_Document_.
Azure AD Application Proxy (AAD-AP) is a type of reverse proxy solution that enables access to web-based applications that exist on a corporate LAN, secured behind a corporate firewall.

The benefits of using AAD-AP rather than using a traditional firewall to expose an application to external access are (1) the convenience of listing the application in the user’s Office 365 menu choices (see first screen shot below) or the Azure Access panel and (2) the enhanced security of preauthentication using Azure Active Directory and the option of enhancing security with Azure Multifactor Authentication. These later two security enhancements were previously provided by solutions such as Microsoft ISA or TMG.

The convenience that users benefit from is having one place to access all internal web-based corporate applications, as well as over 2,400 3rd party SaaS applications. In the screen shot below you will see that amongst the Office 365 applications list, I have also configured single sign on for Facebook, Google Docs, ADP, Salesforce, and more. It is very convenient to logon once to Azure Active Directory or Office 365, then launch other applications without having to logon to those applications individually.  This amounts to huge time savings and it is really nice not having to remember 10 separate usernames and passwords! This now puts Azure AD on par with other hosted identity providers such as Okta, Onelogin or PingFederate.

(Records from a dataset)
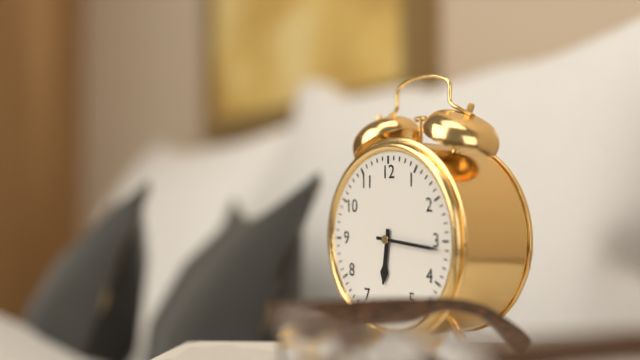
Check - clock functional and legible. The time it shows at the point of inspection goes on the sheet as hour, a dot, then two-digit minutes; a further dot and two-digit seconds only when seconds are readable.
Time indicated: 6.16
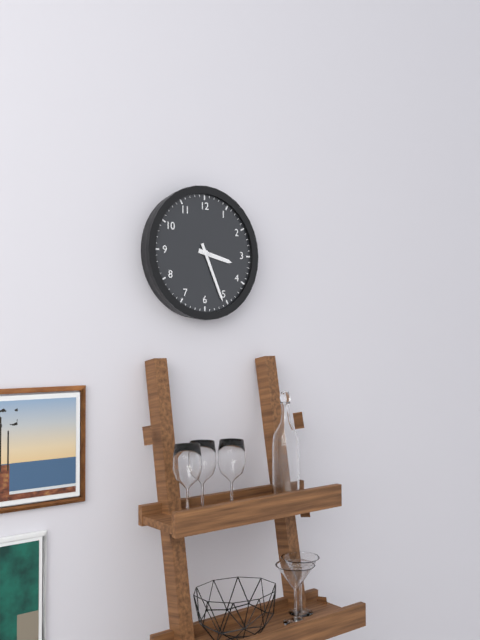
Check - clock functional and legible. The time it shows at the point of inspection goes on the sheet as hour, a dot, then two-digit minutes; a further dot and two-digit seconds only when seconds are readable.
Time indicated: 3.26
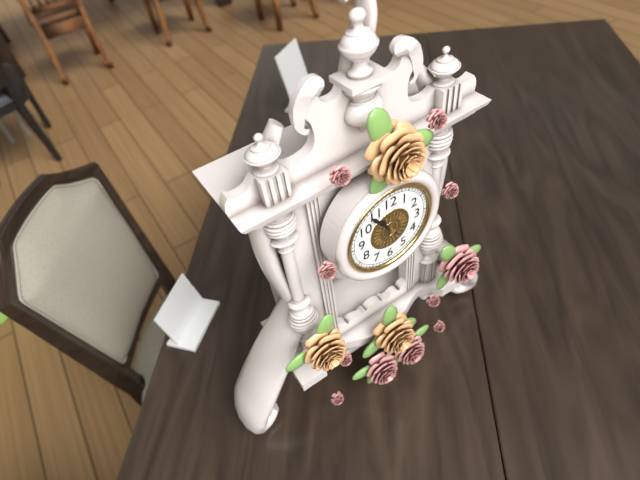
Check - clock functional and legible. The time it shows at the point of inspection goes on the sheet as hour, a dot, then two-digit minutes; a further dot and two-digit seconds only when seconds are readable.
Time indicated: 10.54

_To do_.
A. Determine whether each of the following statements agrees with the Application Proxy text above, answering yes or no and quoting the deciding words of that text: (i) AAD-AP enables access to web-based applications on a corporate LAN that sits behind a corporate firewall; (ii) the preauthentication and multifactor security enhancements were previously provided by solutions such as Okta or Onelogin; (iii) single sign on was configured for Salesforce.
B. Update the Application Proxy text above, reproducing everything from "Azure AD Application" down to "a corporate firewall." with "reverse proxy" replaced by "remote access".

_Results of the tasks_.
A.
(i) Yes: "enables access to web-based applications that exist on a corporate LAN, secured behind a corporate firewall."
(ii) No: "These later two security enhancements were previously provided by solutions such as Microsoft ISA or TMG."
(iii) Yes: "I have also configured single sign on for Facebook, Google Docs, ADP, Salesforce, and more."

B.
Azure AD Application Proxy (AAD-AP) is a type of remote access solution that enables access to web-based applications that exist on a corporate LAN, secured behind a corporate firewall.